Please count the lines of the records below that contain the string "notwendigen", treating uppercase and lowercase as different. Reply with the number alone.

Data listing —
—————

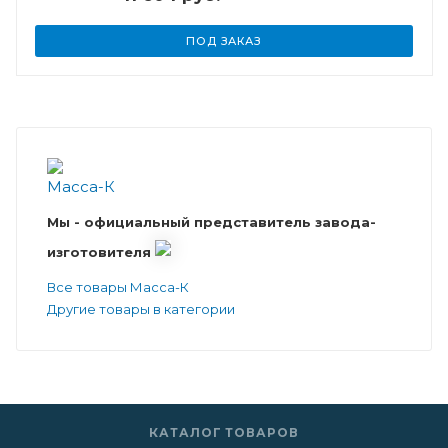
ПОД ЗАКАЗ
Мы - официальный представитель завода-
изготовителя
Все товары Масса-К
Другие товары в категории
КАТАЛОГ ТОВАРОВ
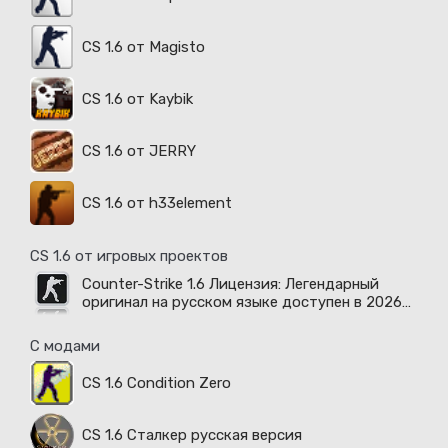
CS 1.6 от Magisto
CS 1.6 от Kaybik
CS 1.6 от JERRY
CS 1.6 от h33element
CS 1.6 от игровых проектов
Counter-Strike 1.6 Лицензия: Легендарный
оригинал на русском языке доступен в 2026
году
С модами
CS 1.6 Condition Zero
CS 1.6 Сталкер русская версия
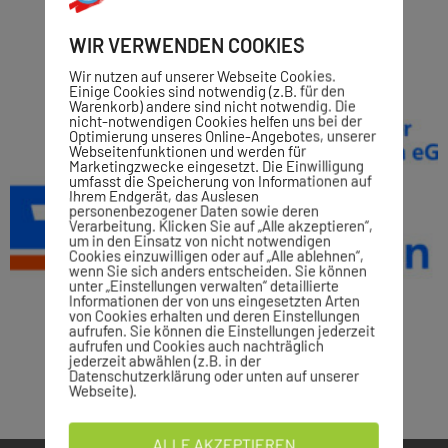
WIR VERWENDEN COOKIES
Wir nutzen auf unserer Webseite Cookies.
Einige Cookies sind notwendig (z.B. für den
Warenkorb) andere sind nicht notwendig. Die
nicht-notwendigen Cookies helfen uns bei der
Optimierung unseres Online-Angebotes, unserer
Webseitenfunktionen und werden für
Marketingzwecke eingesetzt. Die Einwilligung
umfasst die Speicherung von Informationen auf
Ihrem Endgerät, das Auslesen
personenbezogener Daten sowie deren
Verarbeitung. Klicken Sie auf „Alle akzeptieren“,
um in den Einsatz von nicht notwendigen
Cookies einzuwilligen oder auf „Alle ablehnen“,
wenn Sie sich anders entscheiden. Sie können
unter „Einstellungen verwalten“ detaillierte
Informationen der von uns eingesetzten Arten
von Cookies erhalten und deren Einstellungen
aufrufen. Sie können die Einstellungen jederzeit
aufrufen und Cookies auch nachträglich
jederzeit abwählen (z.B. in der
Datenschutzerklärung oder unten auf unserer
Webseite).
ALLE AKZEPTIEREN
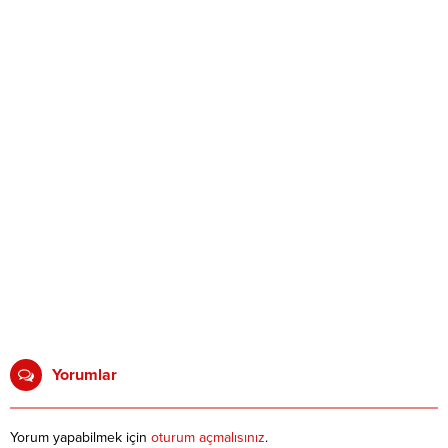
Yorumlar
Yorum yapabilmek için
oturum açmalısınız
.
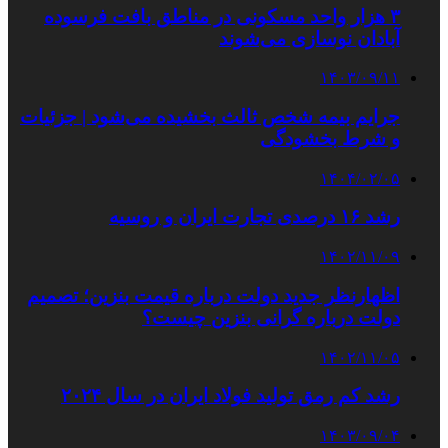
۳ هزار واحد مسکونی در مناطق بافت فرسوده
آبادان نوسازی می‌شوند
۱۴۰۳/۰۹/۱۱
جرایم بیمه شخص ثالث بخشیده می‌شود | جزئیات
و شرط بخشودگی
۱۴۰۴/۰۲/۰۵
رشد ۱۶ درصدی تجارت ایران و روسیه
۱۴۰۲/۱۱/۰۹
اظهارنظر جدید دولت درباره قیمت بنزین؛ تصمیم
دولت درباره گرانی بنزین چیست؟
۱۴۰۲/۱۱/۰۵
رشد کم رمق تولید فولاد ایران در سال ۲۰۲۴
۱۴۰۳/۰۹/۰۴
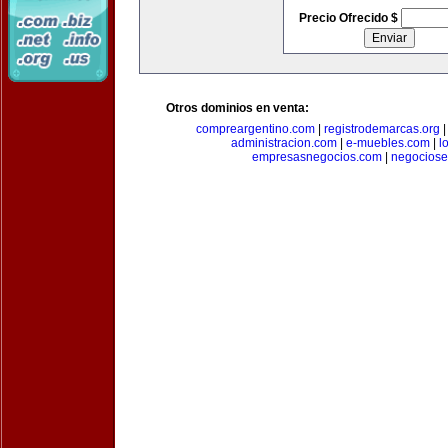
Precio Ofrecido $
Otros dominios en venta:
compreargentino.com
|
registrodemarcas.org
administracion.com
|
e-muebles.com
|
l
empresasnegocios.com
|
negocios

—————

Finished exercise —
2